> [Exercises to complete]
1. In the Thurgood Marshall text, reproduce word for word the stretch that begins with the words "Upon his graduation" and ends after the words "and Educational Fund.".
2. According to the Thurgood Marshall text, how many cases did Marshall win out of the 32 he argued before the U.S. Supreme Court?

> [Passage to read]
================
FIRST AFRICAN-AMERICAN TO SERVE ON THE UNITED STATES SUPREME COURT

Thurgood Marshall was born on July 2, 1908 in Baltimore, Maryland, to William Canfield Marshall, a railroad porter and a steward at an all-white country club, and Norma Williams Marshall, an elementary school teacher.. He graduated with honors from Lincoln University (Pennsylvania) in 1930. After being rejected by the University of Maryland Law School because he was not white, Marshall attended Howard University Law School; he received his degree in 1933, ranking first in his class. At Howard he was the protégé of Charles Hamilton Houston, who encouraged Marshall and other law students to view the law as a vehicle for social change.

Upon his graduation from Howard, Marshall began the private practice of law in Baltimore. Among his first legal victories was Murray v. Pearson (1935), in which Marshall successfully sued the University of Maryland for denying an African American applicant admission to its law school simply on the basis of race. In 1936 Marshall became a staff lawyer under Houston for the National Association for the Advancement of Colored People (NAACP); in 1938 he became the lead chair in the legal office of the NAACP, and two years later he was named chief of the NAACP Legal Defense and Educational Fund.

Throughout the 1940s and '50s Marshall distinguished himself as one of the country's top lawyers, winning 29 of the 32 cases that he argued before the U.S. Supreme Court. Among them were cases in which the court declared unconstitutional a Southern state's exclusion of African American voters from primary elections ( Smith v. Allwright [1944]), state judicial enforcement of racial “restrictive covenants” in housing ( Shelley v. Kraemer [1948]), and “separate but equal” facilities for African American professionals and graduate students in state universities ( Sweatt v. Painter and McLaurin v. Oklahoma State Regents [both 1950]). Without a doubt, however, it was his victory before the Supreme Court in Brown v. Board of Education of Topeka that established his reputation as a formidable and creative legal opponent and an advocate of social change. Indeed, students of constitutional law still examine the oral arguments of the case and the ultimate decision of the court from both a legal and a political perspective; legally, Marshall argued that segregation in public education produced unequal schools for African- Americans and whites (a key element in the strategy to have the court overrule the “separate but equal” doctrine established in Plessy v. Ferguson [1896]), but it was Marshall's reliance on psychological, sociological, and historical data that presumably sensitized the court to the deleterious effects of institutionalized segregation on the self-image, social worth, and social progress of African -American children.
================
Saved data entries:
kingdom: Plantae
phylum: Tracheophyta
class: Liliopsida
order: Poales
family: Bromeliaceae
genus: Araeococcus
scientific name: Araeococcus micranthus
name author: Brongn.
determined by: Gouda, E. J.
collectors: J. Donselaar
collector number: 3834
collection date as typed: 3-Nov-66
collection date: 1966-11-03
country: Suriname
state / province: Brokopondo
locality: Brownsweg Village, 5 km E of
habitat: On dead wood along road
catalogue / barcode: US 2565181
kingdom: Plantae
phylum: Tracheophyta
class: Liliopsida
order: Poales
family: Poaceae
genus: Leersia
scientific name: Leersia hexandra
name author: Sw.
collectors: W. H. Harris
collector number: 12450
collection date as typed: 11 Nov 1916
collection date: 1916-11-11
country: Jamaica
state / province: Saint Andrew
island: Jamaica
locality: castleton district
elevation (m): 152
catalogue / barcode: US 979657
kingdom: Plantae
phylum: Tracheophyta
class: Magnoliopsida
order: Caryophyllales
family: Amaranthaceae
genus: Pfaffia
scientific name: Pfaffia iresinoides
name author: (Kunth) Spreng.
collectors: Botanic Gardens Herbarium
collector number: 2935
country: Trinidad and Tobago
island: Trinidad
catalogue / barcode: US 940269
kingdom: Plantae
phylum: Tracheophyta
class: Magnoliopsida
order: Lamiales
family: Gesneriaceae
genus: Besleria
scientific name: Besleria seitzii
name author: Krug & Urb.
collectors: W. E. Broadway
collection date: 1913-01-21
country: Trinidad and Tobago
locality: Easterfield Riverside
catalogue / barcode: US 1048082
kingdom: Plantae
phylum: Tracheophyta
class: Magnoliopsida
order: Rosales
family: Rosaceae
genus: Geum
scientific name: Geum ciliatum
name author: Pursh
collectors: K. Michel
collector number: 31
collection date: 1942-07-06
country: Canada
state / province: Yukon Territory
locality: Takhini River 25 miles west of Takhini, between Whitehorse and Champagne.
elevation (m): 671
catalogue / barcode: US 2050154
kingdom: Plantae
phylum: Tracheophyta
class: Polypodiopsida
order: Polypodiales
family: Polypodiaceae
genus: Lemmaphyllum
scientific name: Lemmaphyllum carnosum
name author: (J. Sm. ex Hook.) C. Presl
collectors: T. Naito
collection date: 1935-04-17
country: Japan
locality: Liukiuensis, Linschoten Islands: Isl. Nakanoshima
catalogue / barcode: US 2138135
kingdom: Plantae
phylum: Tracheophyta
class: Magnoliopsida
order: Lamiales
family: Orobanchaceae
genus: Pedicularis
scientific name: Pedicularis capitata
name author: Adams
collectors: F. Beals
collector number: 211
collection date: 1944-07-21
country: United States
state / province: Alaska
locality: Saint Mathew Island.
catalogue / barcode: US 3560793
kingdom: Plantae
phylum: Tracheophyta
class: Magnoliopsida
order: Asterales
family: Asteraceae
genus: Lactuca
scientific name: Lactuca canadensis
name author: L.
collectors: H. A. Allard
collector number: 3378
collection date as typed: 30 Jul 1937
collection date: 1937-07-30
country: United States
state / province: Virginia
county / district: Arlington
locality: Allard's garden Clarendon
================
> [Solutions to the tasks]
1.
Upon his graduation from Howard, Marshall began the private practice of law in Baltimore. Among his first legal victories was Murray v. Pearson (1935), in which Marshall successfully sued the University of Maryland for denying an African American applicant admission to its law school simply on the basis of race. In 1936 Marshall became a staff lawyer under Houston for the National Association for the Advancement of Colored People (NAACP); in 1938 he became the lead chair in the legal office of the NAACP, and two years later he was named chief of the NAACP Legal Defense and Educational Fund.

2. 29